◆ Task description
Write out the whole listing below exactly, skipping each picture.

◆ Input data

[Start of section]

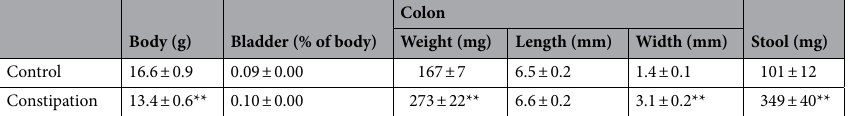
Table 2. Morphological parameters of the urinary bladder and colon in the control and the constipation groups. Mean ± SE, **p < 0.005 vs. the control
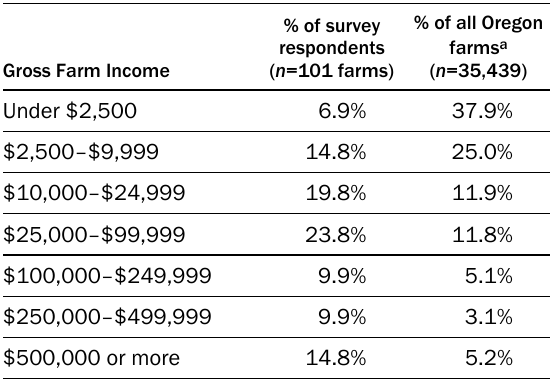
Table 1. Comparison of Surveyed Farms vs. Figure 1. Proportion of Respondents in Each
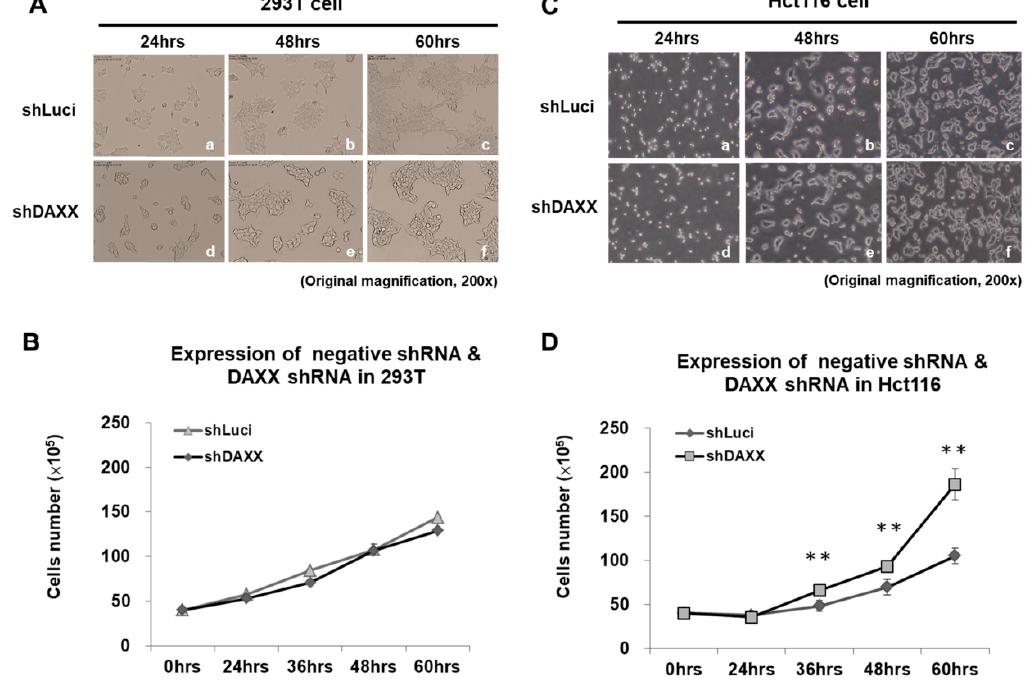
Figure 2. DAXX expression decreased, promoting CRC cell proliferation. We cultured ( A ) 293T (human embryonic kidney) and ( C ) Hct116 (human malignant CRC) cells for 0–60 h. Trypan blue stain assay was used to analyze proliferation rates. ( B , D ) DAXX knockdown promoted Hct116 cells proliferation, but not that of 293T cells. At 36, 48, and 60 h, a significant increase was noted in CRC cells proliferation after DAXX knockdown compared with luciferase-knockdown CRC cells (negative control). ** p < 0.005, Student t test; n.s. = nonsigni fi cant.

[End of section]

◆ Solution to this problem
Table 2. Morphological parameters of the urinary bladder and colon in the control and the constipation groups. Mean ± SE, **p < 0.005 vs. the control
Table 1. Comparison of Surveyed Farms vs. Figure 1. Proportion of Respondents in Each
Figure 2. DAXX expression decreased, promoting CRC cell proliferation. We cultured ( A ) 293T (human embryonic kidney) and ( C ) Hct116 (human malignant CRC) cells for 0–60 h. Trypan blue stain assay was used to analyze proliferation rates. ( B , D ) DAXX knockdown promoted Hct116 cells proliferation, but not that of 293T cells. At 36, 48, and 60 h, a significant increase was noted in CRC cells proliferation after DAXX knockdown compared with luciferase-knockdown CRC cells (negative control). ** p < 0.005, Student t test; n.s. = nonsigni fi cant.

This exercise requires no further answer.